* [The data]:
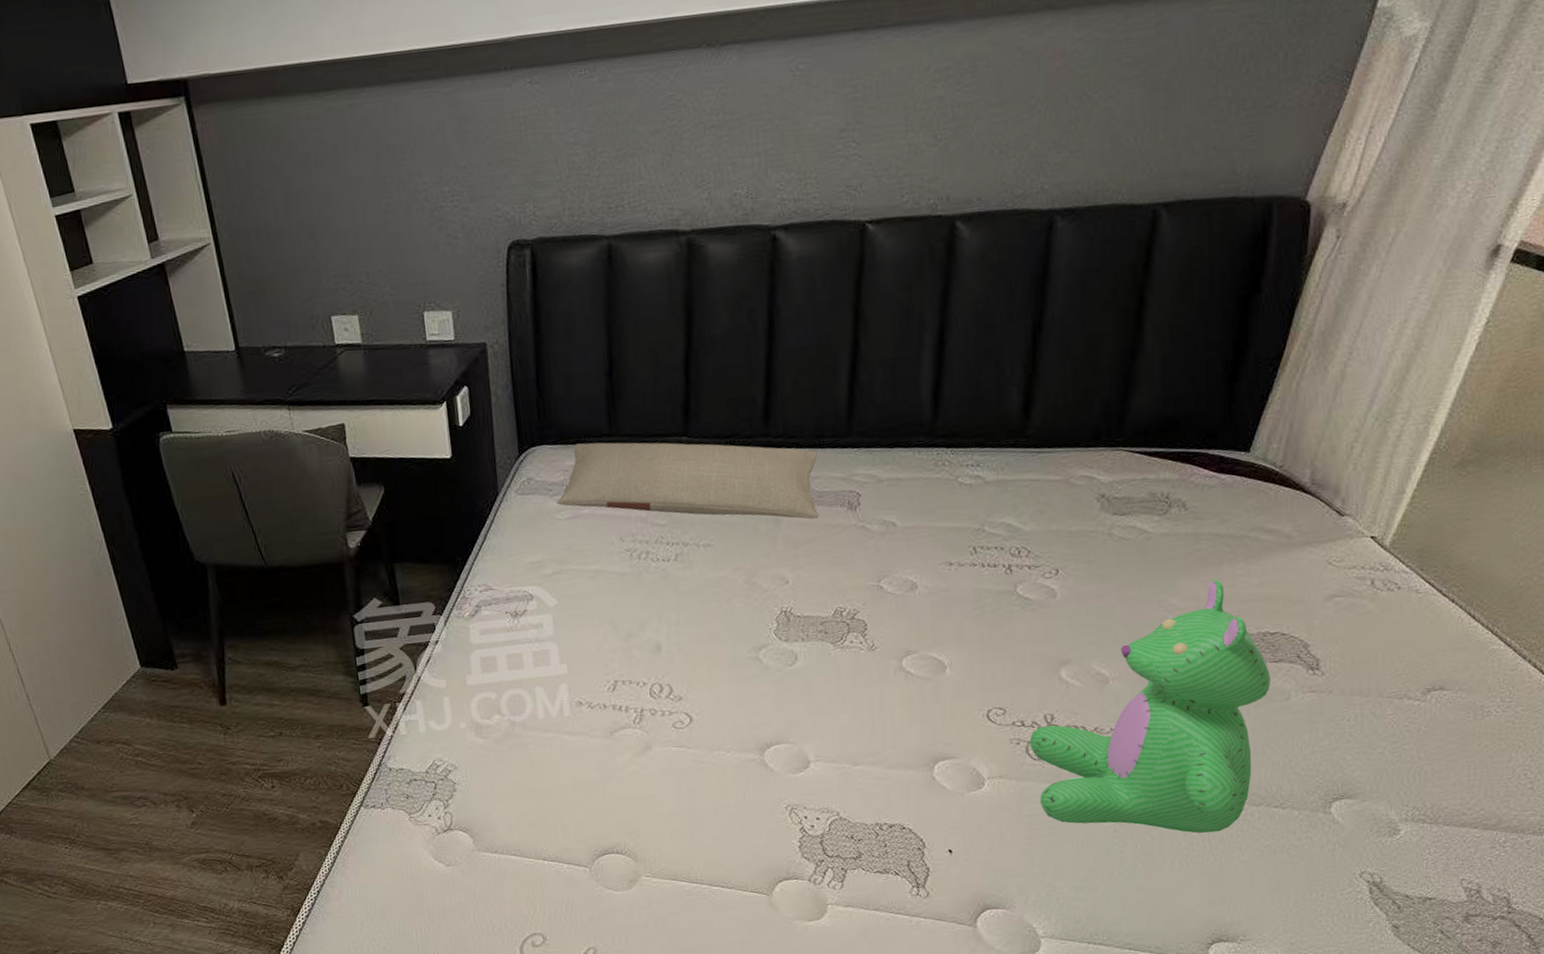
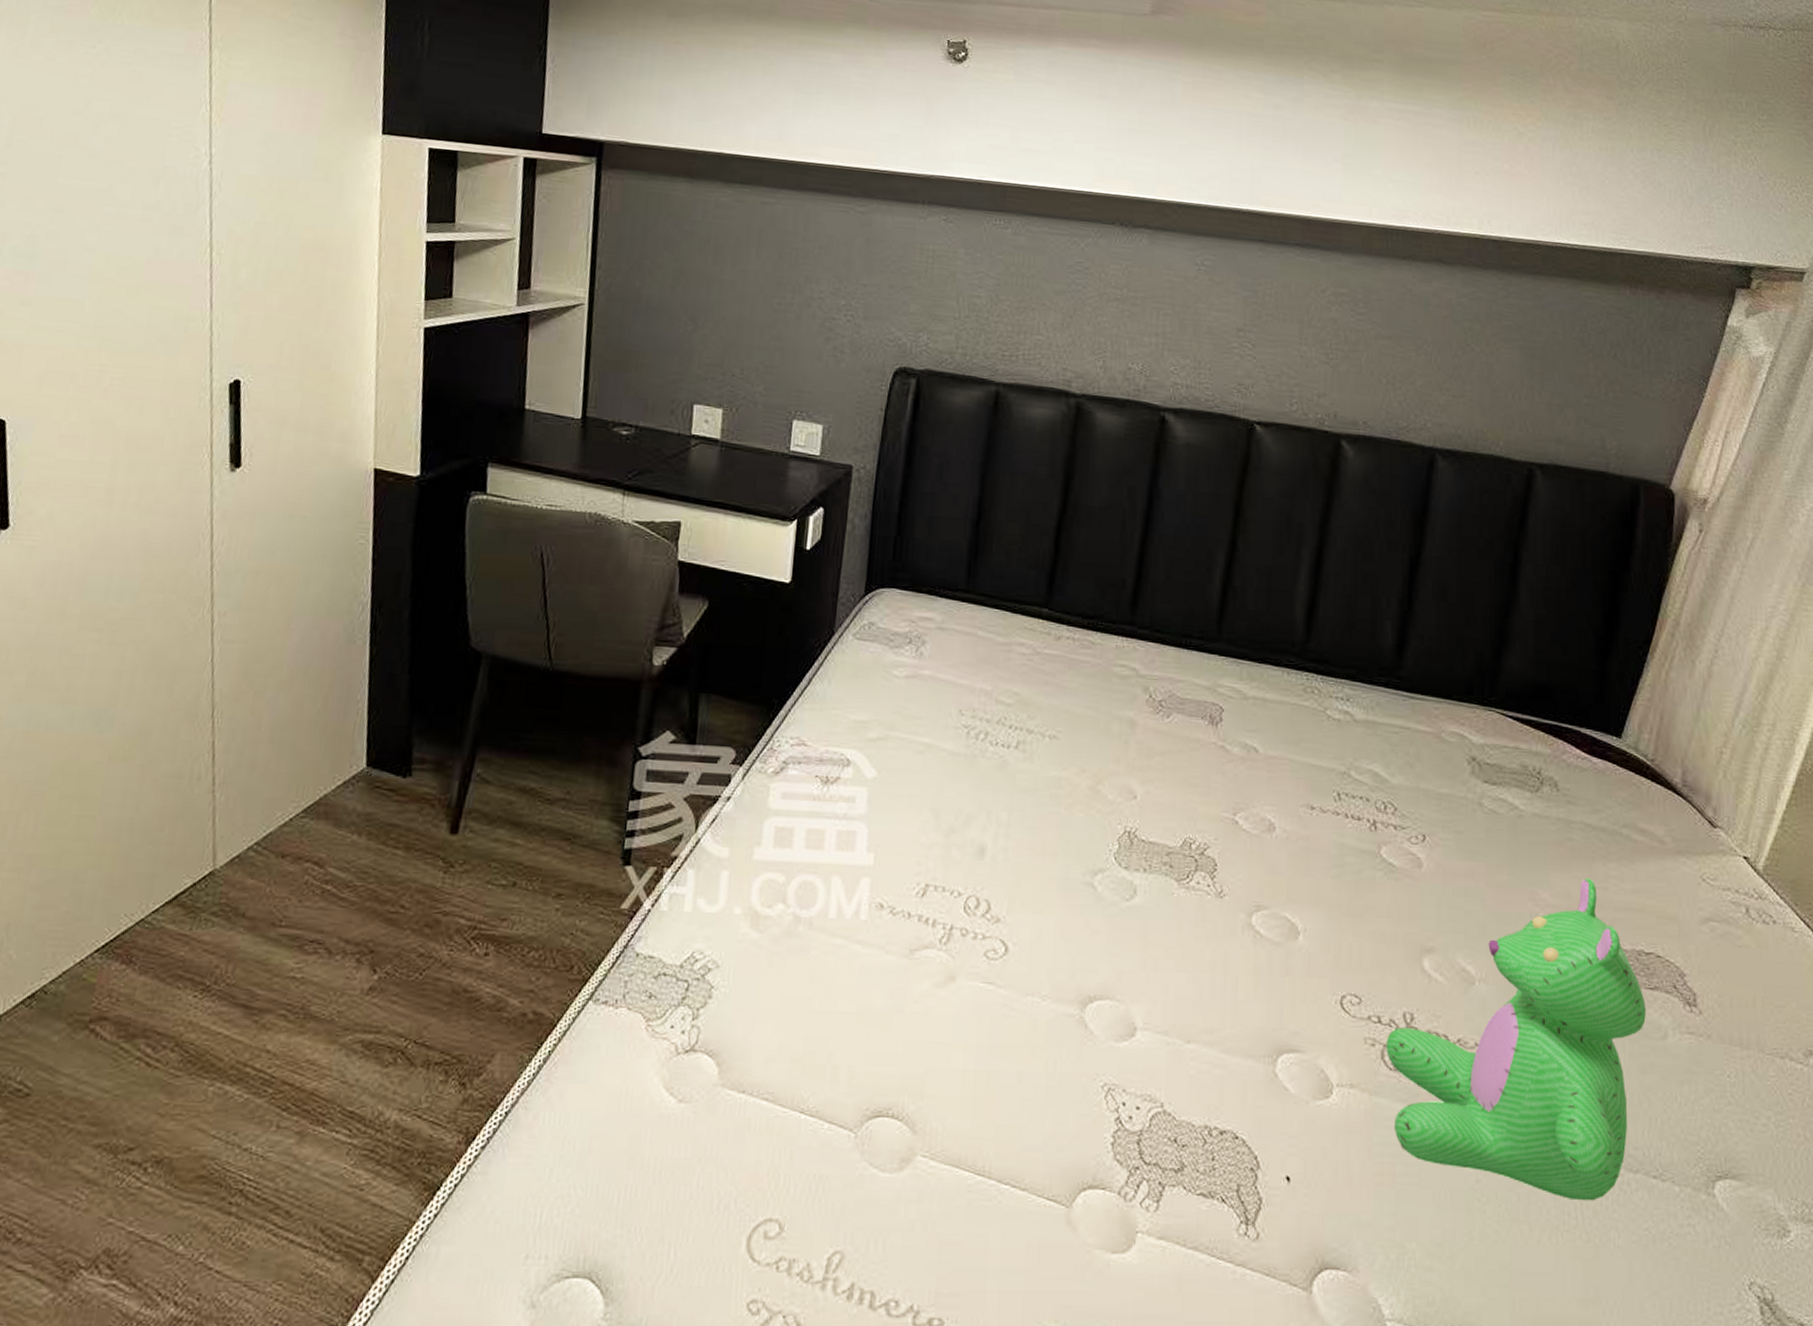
pillow: present [557,442,819,519] -> none [896,594,1183,728]

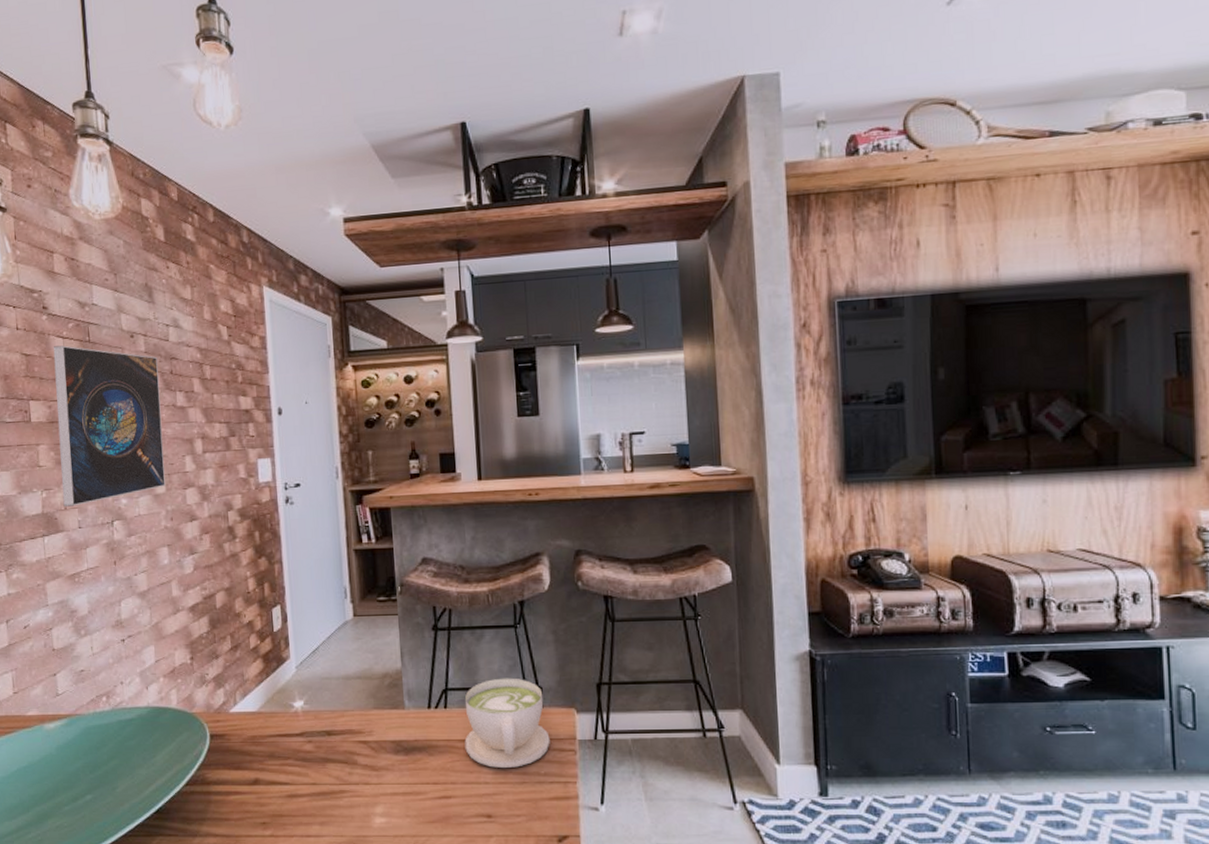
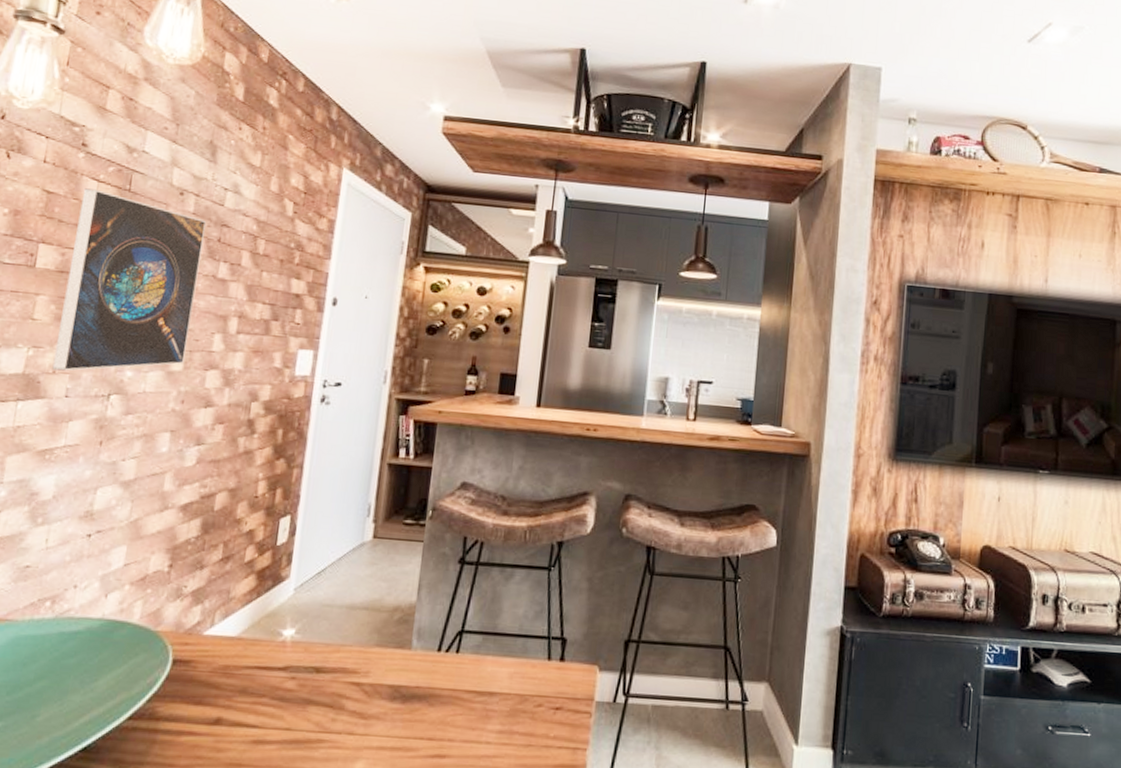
coffee cup: present [464,678,550,769] -> none [471,624,567,728]

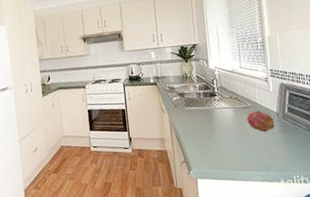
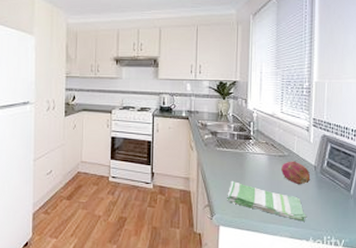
dish towel: none [201,135,276,165] -> present [227,180,307,222]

* [Exercise requirements]: The copy must reproduce the listing above verbatim and contain no pictures.

* [Reply]:
pillow: present [557,442,819,519] -> none [896,594,1183,728]

coffee cup: present [464,678,550,769] -> none [471,624,567,728]

dish towel: none [201,135,276,165] -> present [227,180,307,222]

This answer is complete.